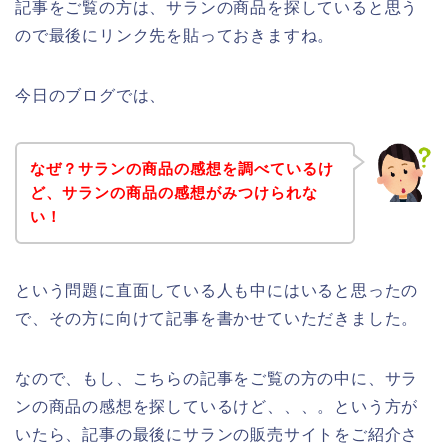
記事をご覧の方は、サランの商品を探していると思う
ので最後にリンク先を貼っておきますね。
今日のブログでは、
なぜ？サランの商品の感想を調べているけ
ど、サランの商品の感想がみつけられな
い！
という問題に直面している人も中にはいると思ったの
で、その方に向けて記事を書かせていただきました。
なので、もし、こちらの記事をご覧の方の中に、サラ
ンの商品の感想を探しているけど、、、。という方が
いたら、記事の最後にサランの販売サイトをご紹介さ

» **Exercise directions**: Skip every picture, and give the rest of the material above again exactly.

» **Solution for this task**:
記事をご覧の方は、サランの商品を探していると思う
ので最後にリンク先を貼っておきますね。
今日のブログでは、
なぜ？サランの商品の感想を調べているけ
ど、サランの商品の感想がみつけられな
い！
という問題に直面している人も中にはいると思ったの
で、その方に向けて記事を書かせていただきました。
なので、もし、こちらの記事をご覧の方の中に、サラ
ンの商品の感想を探しているけど、、、。という方が
いたら、記事の最後にサランの販売サイトをご紹介さ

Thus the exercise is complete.